Ao nos voltarmos para o Evangelho, as palavras de Jesus nos convidam a outro tipo de rendição — uma que constrói uma base firme. Ele fala do homem sábio que constrói sua casa sobre a rocha. Não é suficiente, Ele nos diz, clamar "Senhor, Senhor" sem alinhar nossos corações e ações com a Sua vontade. A casa construída sobre a areia é uma imagem vívida do que acontece quando nossas vidas são construídas em garantias superficiais em vez da verdade.
Nessas palavras, há tanto um aviso quanto uma promessa. Um aviso contra a vacuidade da fé superficial... e uma promessa de firmeza quando nos enraizamos profundamente na vontade de Deus. Como é fácil passar nossos dias com a aparência de fé, mas perdendo o coração dela — o fazer silencioso e constante da vontade de Deus em nossas vidas cotidianas.
Talvez hoje, sejamos convidados a pausar e nos perguntar: Qual é a fundação sobre a qual estou construindo? Onde em minha vida estou me rendendo a forças que parecem estar além de mim? E onde sou convidado a confiar mais profundamente na presença de Deus, colocando meu coração na rocha de Sua palavra?
Na quietude dessas perguntas, há espaço para Deus falar suavemente aos nossos corações, lembrando-nos que mesmo no exílio, mesmo quando as coisas nos são tiradas, Ele permanece. E é precisamente nesses tempos de perda que podemos aprender a construir novamente, não sobre as areias movediças das garantias humanas, mas sobre a rocha duradoura do amor divino.

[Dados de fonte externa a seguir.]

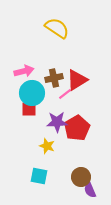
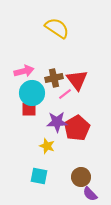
red triangle: rotated 35 degrees counterclockwise
purple semicircle: moved 4 px down; rotated 21 degrees counterclockwise
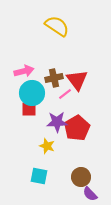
yellow semicircle: moved 2 px up
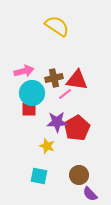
red triangle: rotated 45 degrees counterclockwise
brown circle: moved 2 px left, 2 px up
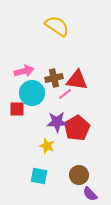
red square: moved 12 px left
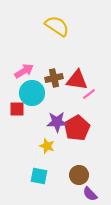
pink arrow: rotated 18 degrees counterclockwise
pink line: moved 24 px right
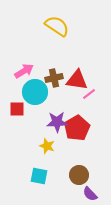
cyan circle: moved 3 px right, 1 px up
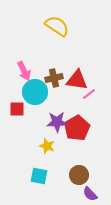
pink arrow: rotated 96 degrees clockwise
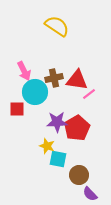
cyan square: moved 19 px right, 17 px up
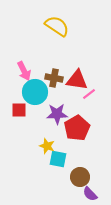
brown cross: rotated 24 degrees clockwise
red square: moved 2 px right, 1 px down
purple star: moved 8 px up
brown circle: moved 1 px right, 2 px down
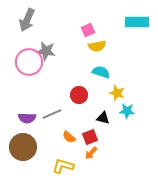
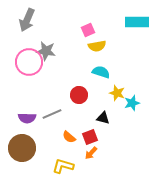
cyan star: moved 5 px right, 8 px up; rotated 21 degrees counterclockwise
brown circle: moved 1 px left, 1 px down
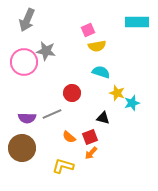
pink circle: moved 5 px left
red circle: moved 7 px left, 2 px up
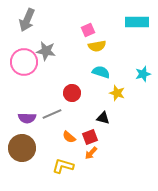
cyan star: moved 11 px right, 29 px up
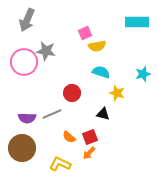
pink square: moved 3 px left, 3 px down
black triangle: moved 4 px up
orange arrow: moved 2 px left
yellow L-shape: moved 3 px left, 2 px up; rotated 10 degrees clockwise
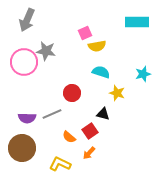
red square: moved 6 px up; rotated 14 degrees counterclockwise
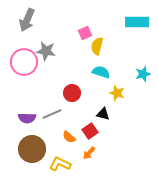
yellow semicircle: rotated 114 degrees clockwise
brown circle: moved 10 px right, 1 px down
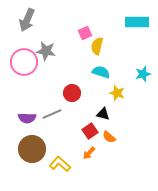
orange semicircle: moved 40 px right
yellow L-shape: rotated 15 degrees clockwise
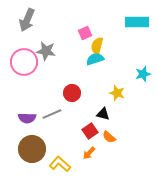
cyan semicircle: moved 6 px left, 13 px up; rotated 36 degrees counterclockwise
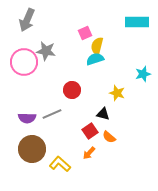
red circle: moved 3 px up
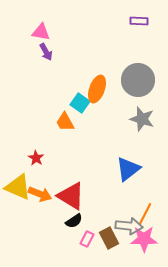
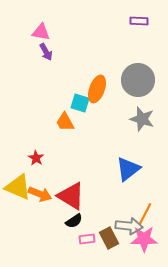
cyan square: rotated 18 degrees counterclockwise
pink rectangle: rotated 56 degrees clockwise
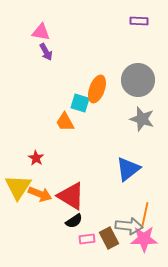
yellow triangle: rotated 40 degrees clockwise
orange line: rotated 15 degrees counterclockwise
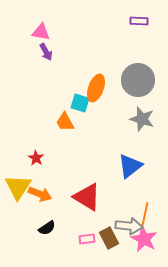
orange ellipse: moved 1 px left, 1 px up
blue triangle: moved 2 px right, 3 px up
red triangle: moved 16 px right, 1 px down
black semicircle: moved 27 px left, 7 px down
pink star: rotated 28 degrees clockwise
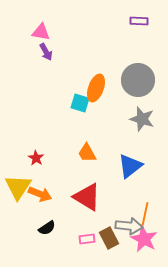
orange trapezoid: moved 22 px right, 31 px down
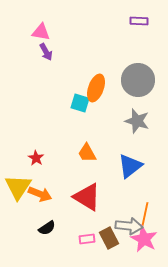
gray star: moved 5 px left, 2 px down
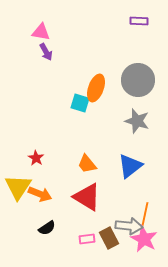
orange trapezoid: moved 11 px down; rotated 10 degrees counterclockwise
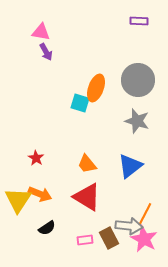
yellow triangle: moved 13 px down
orange line: rotated 15 degrees clockwise
pink rectangle: moved 2 px left, 1 px down
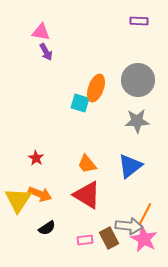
gray star: rotated 20 degrees counterclockwise
red triangle: moved 2 px up
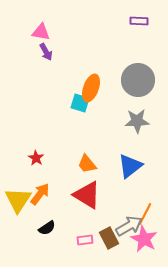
orange ellipse: moved 5 px left
orange arrow: rotated 75 degrees counterclockwise
gray arrow: rotated 36 degrees counterclockwise
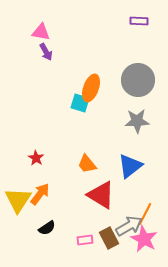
red triangle: moved 14 px right
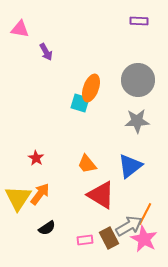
pink triangle: moved 21 px left, 3 px up
yellow triangle: moved 2 px up
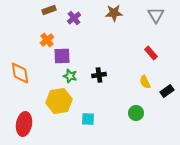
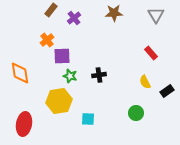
brown rectangle: moved 2 px right; rotated 32 degrees counterclockwise
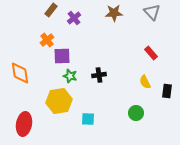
gray triangle: moved 4 px left, 3 px up; rotated 12 degrees counterclockwise
black rectangle: rotated 48 degrees counterclockwise
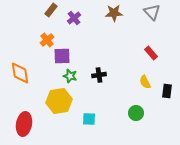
cyan square: moved 1 px right
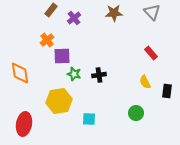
green star: moved 4 px right, 2 px up
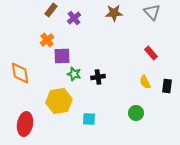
black cross: moved 1 px left, 2 px down
black rectangle: moved 5 px up
red ellipse: moved 1 px right
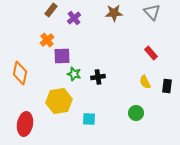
orange diamond: rotated 20 degrees clockwise
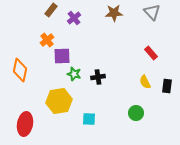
orange diamond: moved 3 px up
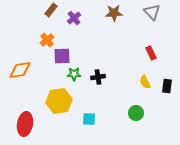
red rectangle: rotated 16 degrees clockwise
orange diamond: rotated 70 degrees clockwise
green star: rotated 16 degrees counterclockwise
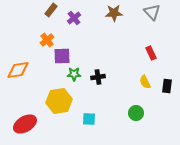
orange diamond: moved 2 px left
red ellipse: rotated 50 degrees clockwise
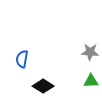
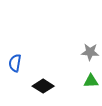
blue semicircle: moved 7 px left, 4 px down
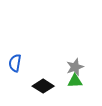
gray star: moved 15 px left, 15 px down; rotated 24 degrees counterclockwise
green triangle: moved 16 px left
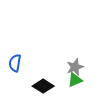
green triangle: moved 1 px up; rotated 21 degrees counterclockwise
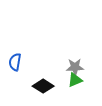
blue semicircle: moved 1 px up
gray star: rotated 18 degrees clockwise
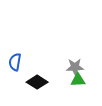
green triangle: moved 3 px right; rotated 21 degrees clockwise
black diamond: moved 6 px left, 4 px up
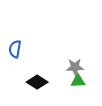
blue semicircle: moved 13 px up
green triangle: moved 1 px down
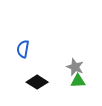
blue semicircle: moved 8 px right
gray star: rotated 24 degrees clockwise
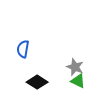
green triangle: rotated 28 degrees clockwise
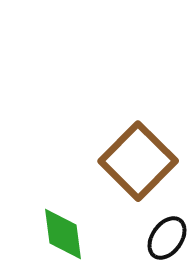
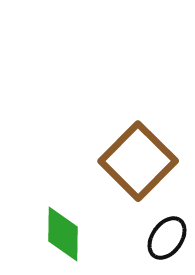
green diamond: rotated 8 degrees clockwise
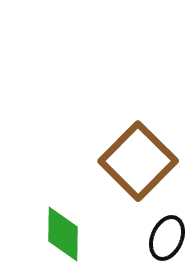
black ellipse: rotated 12 degrees counterclockwise
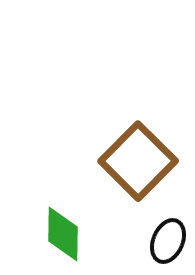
black ellipse: moved 1 px right, 3 px down
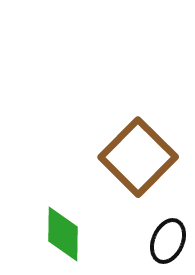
brown square: moved 4 px up
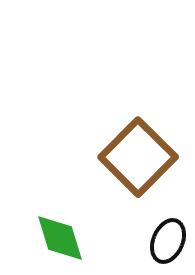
green diamond: moved 3 px left, 4 px down; rotated 18 degrees counterclockwise
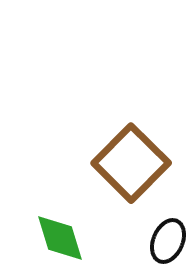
brown square: moved 7 px left, 6 px down
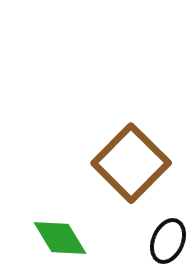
green diamond: rotated 14 degrees counterclockwise
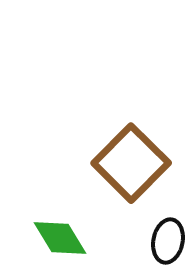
black ellipse: rotated 12 degrees counterclockwise
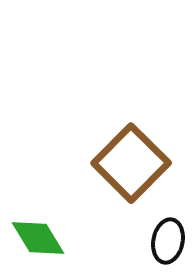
green diamond: moved 22 px left
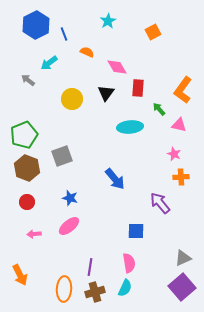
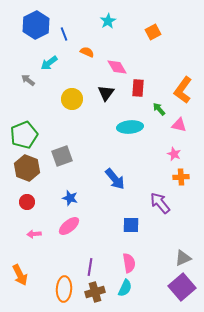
blue square: moved 5 px left, 6 px up
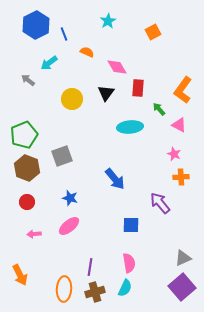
pink triangle: rotated 14 degrees clockwise
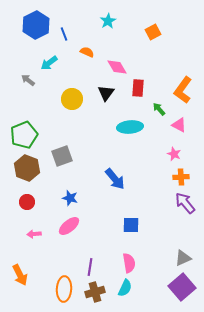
purple arrow: moved 25 px right
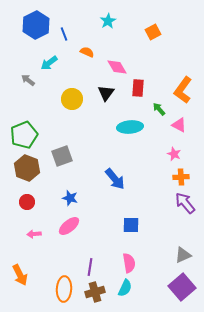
gray triangle: moved 3 px up
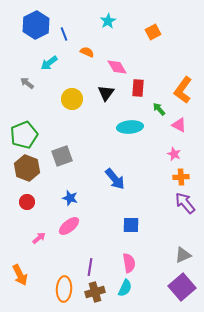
gray arrow: moved 1 px left, 3 px down
pink arrow: moved 5 px right, 4 px down; rotated 144 degrees clockwise
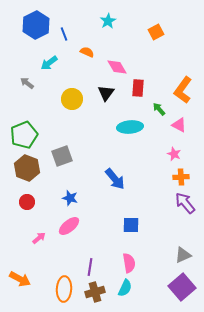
orange square: moved 3 px right
orange arrow: moved 4 px down; rotated 35 degrees counterclockwise
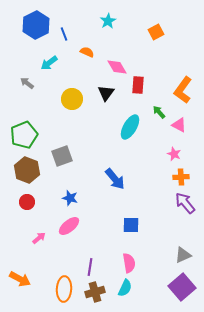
red rectangle: moved 3 px up
green arrow: moved 3 px down
cyan ellipse: rotated 55 degrees counterclockwise
brown hexagon: moved 2 px down
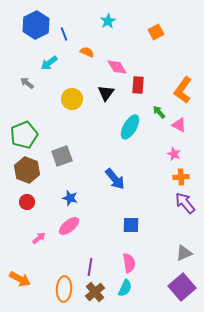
gray triangle: moved 1 px right, 2 px up
brown cross: rotated 24 degrees counterclockwise
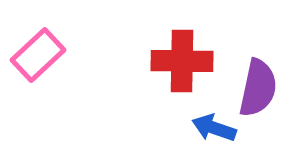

Hoje, talvez possamos dar um pequeno passo em direção a essa fidelidade silenciosa. Em um mundo que muitas vezes valoriza o barulho e o imediato, vamos encontrar um momento para ouvir profundamente — o sussurro de Deus no ordinário, o toque gentil em direção à compaixão, a silenciosa certeza de Sua presença em nossas vidas.
Que possamos seguir em frente com corações enraizados em Sua vontade, sabendo que, não importa as tempestades, somos segurados firmemente por Aquele que nos conhece plenamente e nos ama ainda. Que nossas vidas sejam um testemunho desse amor, uma casa construída sobre a rocha, inabalável e verdadeira.
À medida que carregamos essa reflexão para o nosso dia, que a paz acompanhe cada passo, e que nossos corações permaneçam abertos ao trabalho silencioso e constante de Deus em nós. Amém.